▸ **Assignment**
A verbatim reprint of the records below is what this exercise asks for.
....
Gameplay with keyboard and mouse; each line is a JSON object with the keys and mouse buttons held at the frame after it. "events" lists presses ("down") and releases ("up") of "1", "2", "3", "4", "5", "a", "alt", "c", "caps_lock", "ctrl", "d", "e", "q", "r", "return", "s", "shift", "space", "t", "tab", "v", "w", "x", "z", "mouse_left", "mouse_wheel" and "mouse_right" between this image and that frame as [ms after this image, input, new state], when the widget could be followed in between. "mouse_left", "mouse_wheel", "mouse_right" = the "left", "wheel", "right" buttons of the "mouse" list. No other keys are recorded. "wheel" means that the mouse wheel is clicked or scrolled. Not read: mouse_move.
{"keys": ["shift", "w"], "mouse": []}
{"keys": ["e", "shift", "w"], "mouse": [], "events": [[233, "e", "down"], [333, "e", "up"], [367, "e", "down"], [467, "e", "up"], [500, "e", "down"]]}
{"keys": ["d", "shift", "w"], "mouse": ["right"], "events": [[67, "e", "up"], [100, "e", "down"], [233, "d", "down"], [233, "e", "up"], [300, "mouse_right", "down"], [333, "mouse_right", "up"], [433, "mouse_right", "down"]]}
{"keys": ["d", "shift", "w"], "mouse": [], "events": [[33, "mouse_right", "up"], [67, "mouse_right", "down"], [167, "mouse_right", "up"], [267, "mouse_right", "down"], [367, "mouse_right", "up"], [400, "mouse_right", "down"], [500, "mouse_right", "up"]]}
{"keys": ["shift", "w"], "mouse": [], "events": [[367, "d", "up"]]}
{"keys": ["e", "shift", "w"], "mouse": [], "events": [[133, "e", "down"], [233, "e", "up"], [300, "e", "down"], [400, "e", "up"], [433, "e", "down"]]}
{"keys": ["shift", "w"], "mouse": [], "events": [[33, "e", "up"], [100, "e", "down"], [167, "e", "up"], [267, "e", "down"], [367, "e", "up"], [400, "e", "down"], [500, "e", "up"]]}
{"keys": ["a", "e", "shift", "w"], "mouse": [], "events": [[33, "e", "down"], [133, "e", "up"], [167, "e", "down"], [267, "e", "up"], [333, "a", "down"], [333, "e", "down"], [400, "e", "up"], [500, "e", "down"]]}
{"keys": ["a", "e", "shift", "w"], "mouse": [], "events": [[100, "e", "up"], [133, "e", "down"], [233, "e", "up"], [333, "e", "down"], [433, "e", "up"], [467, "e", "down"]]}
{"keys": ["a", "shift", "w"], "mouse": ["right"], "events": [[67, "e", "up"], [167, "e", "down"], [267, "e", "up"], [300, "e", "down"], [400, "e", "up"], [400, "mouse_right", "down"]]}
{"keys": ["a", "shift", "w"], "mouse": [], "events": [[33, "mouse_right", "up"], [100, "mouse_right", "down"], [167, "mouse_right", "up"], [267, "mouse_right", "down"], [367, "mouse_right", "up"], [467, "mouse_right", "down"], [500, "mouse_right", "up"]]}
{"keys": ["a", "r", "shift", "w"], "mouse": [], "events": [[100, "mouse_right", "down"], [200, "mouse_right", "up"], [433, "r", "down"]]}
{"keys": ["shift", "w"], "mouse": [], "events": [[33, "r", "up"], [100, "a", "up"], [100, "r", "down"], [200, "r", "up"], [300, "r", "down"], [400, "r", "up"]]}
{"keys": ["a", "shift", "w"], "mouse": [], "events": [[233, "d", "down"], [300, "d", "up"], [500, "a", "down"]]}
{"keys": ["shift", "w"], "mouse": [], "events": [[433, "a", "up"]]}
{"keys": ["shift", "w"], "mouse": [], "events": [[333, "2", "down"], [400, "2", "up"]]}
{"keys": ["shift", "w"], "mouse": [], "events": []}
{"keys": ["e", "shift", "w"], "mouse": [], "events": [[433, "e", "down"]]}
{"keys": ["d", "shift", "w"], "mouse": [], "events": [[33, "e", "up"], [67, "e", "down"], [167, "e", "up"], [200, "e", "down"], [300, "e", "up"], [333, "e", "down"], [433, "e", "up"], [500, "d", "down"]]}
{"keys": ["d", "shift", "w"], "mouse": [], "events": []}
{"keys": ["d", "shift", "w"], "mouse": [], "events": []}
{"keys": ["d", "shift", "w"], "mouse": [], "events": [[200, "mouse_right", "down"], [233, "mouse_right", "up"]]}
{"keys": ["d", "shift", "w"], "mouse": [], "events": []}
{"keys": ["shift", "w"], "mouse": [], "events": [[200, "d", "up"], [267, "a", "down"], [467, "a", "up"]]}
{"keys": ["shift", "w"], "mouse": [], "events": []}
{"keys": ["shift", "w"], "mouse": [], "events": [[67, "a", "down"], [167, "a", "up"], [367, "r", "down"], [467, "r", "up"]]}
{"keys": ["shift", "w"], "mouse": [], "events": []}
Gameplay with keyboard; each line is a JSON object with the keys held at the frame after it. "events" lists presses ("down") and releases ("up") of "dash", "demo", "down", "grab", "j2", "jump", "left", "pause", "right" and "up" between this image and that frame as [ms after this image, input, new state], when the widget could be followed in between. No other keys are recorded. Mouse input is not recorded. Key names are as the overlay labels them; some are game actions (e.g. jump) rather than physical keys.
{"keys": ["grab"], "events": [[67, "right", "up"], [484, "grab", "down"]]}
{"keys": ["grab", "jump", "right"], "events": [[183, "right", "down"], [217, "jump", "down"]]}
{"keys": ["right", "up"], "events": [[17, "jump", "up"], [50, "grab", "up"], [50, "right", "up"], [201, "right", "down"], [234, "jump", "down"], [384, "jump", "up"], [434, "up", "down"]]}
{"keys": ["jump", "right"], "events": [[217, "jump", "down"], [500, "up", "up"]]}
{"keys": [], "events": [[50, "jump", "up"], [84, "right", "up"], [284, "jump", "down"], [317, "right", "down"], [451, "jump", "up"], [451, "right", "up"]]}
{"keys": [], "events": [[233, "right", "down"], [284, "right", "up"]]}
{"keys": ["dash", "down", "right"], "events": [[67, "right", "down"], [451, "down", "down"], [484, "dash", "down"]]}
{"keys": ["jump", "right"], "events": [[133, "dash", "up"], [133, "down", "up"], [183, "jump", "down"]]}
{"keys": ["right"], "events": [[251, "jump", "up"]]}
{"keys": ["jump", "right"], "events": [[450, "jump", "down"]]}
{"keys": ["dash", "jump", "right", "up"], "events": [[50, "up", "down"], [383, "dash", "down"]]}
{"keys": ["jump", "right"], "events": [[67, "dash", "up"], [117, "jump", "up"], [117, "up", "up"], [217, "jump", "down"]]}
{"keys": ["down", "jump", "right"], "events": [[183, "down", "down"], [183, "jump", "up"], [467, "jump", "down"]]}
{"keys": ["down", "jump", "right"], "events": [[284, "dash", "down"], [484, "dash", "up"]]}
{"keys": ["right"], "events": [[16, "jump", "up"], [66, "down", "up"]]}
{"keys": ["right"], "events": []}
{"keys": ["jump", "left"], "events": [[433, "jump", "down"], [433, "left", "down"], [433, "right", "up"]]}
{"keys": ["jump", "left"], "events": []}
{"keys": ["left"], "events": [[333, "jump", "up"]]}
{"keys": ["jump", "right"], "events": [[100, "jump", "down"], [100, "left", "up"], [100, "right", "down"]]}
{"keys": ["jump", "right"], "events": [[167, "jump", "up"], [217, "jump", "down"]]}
....
▸ **Problem solution**
Gameplay with keyboard and mouse; each line is a JSON object with the keys and mouse buttons held at the frame after it. "events" lists presses ("down") and releases ("up") of "1", "2", "3", "4", "5", "a", "alt", "c", "caps_lock", "ctrl", "d", "e", "q", "r", "return", "s", "shift", "space", "t", "tab", "v", "w", "x", "z", "mouse_left", "mouse_wheel" and "mouse_right" between this image and that frame as [ms after this image, input, new state], when the widget could be followed in between. "mouse_left", "mouse_wheel", "mouse_right" = the "left", "wheel", "right" buttons of the "mouse" list. No other keys are recorded. "wheel" means that the mouse wheel is clicked or scrolled. Not read: mouse_move.
{"keys": ["shift", "w"], "mouse": []}
{"keys": ["e", "shift", "w"], "mouse": [], "events": [[233, "e", "down"], [333, "e", "up"], [367, "e", "down"], [467, "e", "up"], [500, "e", "down"]]}
{"keys": ["d", "shift", "w"], "mouse": ["right"], "events": [[67, "e", "up"], [100, "e", "down"], [233, "d", "down"], [233, "e", "up"], [300, "mouse_right", "down"], [333, "mouse_right", "up"], [433, "mouse_right", "down"]]}
{"keys": ["d", "shift", "w"], "mouse": [], "events": [[33, "mouse_right", "up"], [67, "mouse_right", "down"], [167, "mouse_right", "up"], [267, "mouse_right", "down"], [367, "mouse_right", "up"], [400, "mouse_right", "down"], [500, "mouse_right", "up"]]}
{"keys": ["shift", "w"], "mouse": [], "events": [[367, "d", "up"]]}
{"keys": ["e", "shift", "w"], "mouse": [], "events": [[133, "e", "down"], [233, "e", "up"], [300, "e", "down"], [400, "e", "up"], [433, "e", "down"]]}
{"keys": ["shift", "w"], "mouse": [], "events": [[33, "e", "up"], [100, "e", "down"], [167, "e", "up"], [267, "e", "down"], [367, "e", "up"], [400, "e", "down"], [500, "e", "up"]]}
{"keys": ["a", "e", "shift", "w"], "mouse": [], "events": [[33, "e", "down"], [133, "e", "up"], [167, "e", "down"], [267, "e", "up"], [333, "a", "down"], [333, "e", "down"], [400, "e", "up"], [500, "e", "down"]]}
{"keys": ["a", "e", "shift", "w"], "mouse": [], "events": [[100, "e", "up"], [133, "e", "down"], [233, "e", "up"], [333, "e", "down"], [433, "e", "up"], [467, "e", "down"]]}
{"keys": ["a", "shift", "w"], "mouse": ["right"], "events": [[67, "e", "up"], [167, "e", "down"], [267, "e", "up"], [300, "e", "down"], [400, "e", "up"], [400, "mouse_right", "down"]]}
{"keys": ["a", "shift", "w"], "mouse": [], "events": [[33, "mouse_right", "up"], [100, "mouse_right", "down"], [167, "mouse_right", "up"], [267, "mouse_right", "down"], [367, "mouse_right", "up"], [467, "mouse_right", "down"], [500, "mouse_right", "up"]]}
{"keys": ["a", "r", "shift", "w"], "mouse": [], "events": [[100, "mouse_right", "down"], [200, "mouse_right", "up"], [433, "r", "down"]]}
{"keys": ["shift", "w"], "mouse": [], "events": [[33, "r", "up"], [100, "a", "up"], [100, "r", "down"], [200, "r", "up"], [300, "r", "down"], [400, "r", "up"]]}
{"keys": ["a", "shift", "w"], "mouse": [], "events": [[233, "d", "down"], [300, "d", "up"], [500, "a", "down"]]}
{"keys": ["shift", "w"], "mouse": [], "events": [[433, "a", "up"]]}
{"keys": ["shift", "w"], "mouse": [], "events": [[333, "2", "down"], [400, "2", "up"]]}
{"keys": ["shift", "w"], "mouse": [], "events": []}
{"keys": ["e", "shift", "w"], "mouse": [], "events": [[433, "e", "down"]]}
{"keys": ["d", "shift", "w"], "mouse": [], "events": [[33, "e", "up"], [67, "e", "down"], [167, "e", "up"], [200, "e", "down"], [300, "e", "up"], [333, "e", "down"], [433, "e", "up"], [500, "d", "down"]]}
{"keys": ["d", "shift", "w"], "mouse": [], "events": []}
{"keys": ["d", "shift", "w"], "mouse": [], "events": []}
{"keys": ["d", "shift", "w"], "mouse": [], "events": [[200, "mouse_right", "down"], [233, "mouse_right", "up"]]}
{"keys": ["d", "shift", "w"], "mouse": [], "events": []}
{"keys": ["shift", "w"], "mouse": [], "events": [[200, "d", "up"], [267, "a", "down"], [467, "a", "up"]]}
{"keys": ["shift", "w"], "mouse": [], "events": []}
{"keys": ["shift", "w"], "mouse": [], "events": [[67, "a", "down"], [167, "a", "up"], [367, "r", "down"], [467, "r", "up"]]}
{"keys": ["shift", "w"], "mouse": [], "events": []}
Gameplay with keyboard; each line is a JSON object with the keys held at the frame after it. "events" lists presses ("down") and releases ("up") of "dash", "demo", "down", "grab", "j2", "jump", "left", "pause", "right" and "up" between this image and that frame as [ms after this image, input, new state], when the widget could be followed in between. No other keys are recorded. Mouse input is not recorded. Key names are as the overlay labels them; some are game actions (e.g. jump) rather than physical keys.
{"keys": ["grab"], "events": [[67, "right", "up"], [484, "grab", "down"]]}
{"keys": ["grab", "jump", "right"], "events": [[183, "right", "down"], [217, "jump", "down"]]}
{"keys": ["right", "up"], "events": [[17, "jump", "up"], [50, "grab", "up"], [50, "right", "up"], [201, "right", "down"], [234, "jump", "down"], [384, "jump", "up"], [434, "up", "down"]]}
{"keys": ["jump", "right"], "events": [[217, "jump", "down"], [500, "up", "up"]]}
{"keys": [], "events": [[50, "jump", "up"], [84, "right", "up"], [284, "jump", "down"], [317, "right", "down"], [451, "jump", "up"], [451, "right", "up"]]}
{"keys": [], "events": [[233, "right", "down"], [284, "right", "up"]]}
{"keys": ["dash", "down", "right"], "events": [[67, "right", "down"], [451, "down", "down"], [484, "dash", "down"]]}
{"keys": ["jump", "right"], "events": [[133, "dash", "up"], [133, "down", "up"], [183, "jump", "down"]]}
{"keys": ["right"], "events": [[251, "jump", "up"]]}
{"keys": ["jump", "right"], "events": [[450, "jump", "down"]]}
{"keys": ["dash", "jump", "right", "up"], "events": [[50, "up", "down"], [383, "dash", "down"]]}
{"keys": ["jump", "right"], "events": [[67, "dash", "up"], [117, "jump", "up"], [117, "up", "up"], [217, "jump", "down"]]}
{"keys": ["down", "jump", "right"], "events": [[183, "down", "down"], [183, "jump", "up"], [467, "jump", "down"]]}
{"keys": ["down", "jump", "right"], "events": [[284, "dash", "down"], [484, "dash", "up"]]}
{"keys": ["right"], "events": [[16, "jump", "up"], [66, "down", "up"]]}
{"keys": ["right"], "events": []}
{"keys": ["jump", "left"], "events": [[433, "jump", "down"], [433, "left", "down"], [433, "right", "up"]]}
{"keys": ["jump", "left"], "events": []}
{"keys": ["left"], "events": [[333, "jump", "up"]]}
{"keys": ["jump", "right"], "events": [[100, "jump", "down"], [100, "left", "up"], [100, "right", "down"]]}
{"keys": ["jump", "right"], "events": [[167, "jump", "up"], [217, "jump", "down"]]}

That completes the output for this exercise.